Stored dataset items:
################

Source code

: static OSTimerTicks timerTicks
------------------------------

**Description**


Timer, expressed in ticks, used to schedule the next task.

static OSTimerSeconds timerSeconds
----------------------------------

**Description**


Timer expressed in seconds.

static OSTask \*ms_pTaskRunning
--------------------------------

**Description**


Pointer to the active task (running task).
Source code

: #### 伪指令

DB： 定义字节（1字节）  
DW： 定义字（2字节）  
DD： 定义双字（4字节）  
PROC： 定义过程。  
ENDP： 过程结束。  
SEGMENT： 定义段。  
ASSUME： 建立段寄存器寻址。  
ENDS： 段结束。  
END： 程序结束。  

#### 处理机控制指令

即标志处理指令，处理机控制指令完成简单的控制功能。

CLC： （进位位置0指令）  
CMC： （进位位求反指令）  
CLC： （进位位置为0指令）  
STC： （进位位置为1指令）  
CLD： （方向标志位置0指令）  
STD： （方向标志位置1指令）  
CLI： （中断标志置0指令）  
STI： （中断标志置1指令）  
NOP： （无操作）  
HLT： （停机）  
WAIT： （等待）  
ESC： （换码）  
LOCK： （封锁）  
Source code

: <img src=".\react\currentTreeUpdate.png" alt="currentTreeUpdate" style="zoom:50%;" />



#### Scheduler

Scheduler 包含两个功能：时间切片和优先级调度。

################

Exercise goal:
When a line of the records includes "expressed", that line belongs in the answer.

Result for this task:
Timer, expressed in ticks, used to schedule the next task.
Timer expressed in seconds.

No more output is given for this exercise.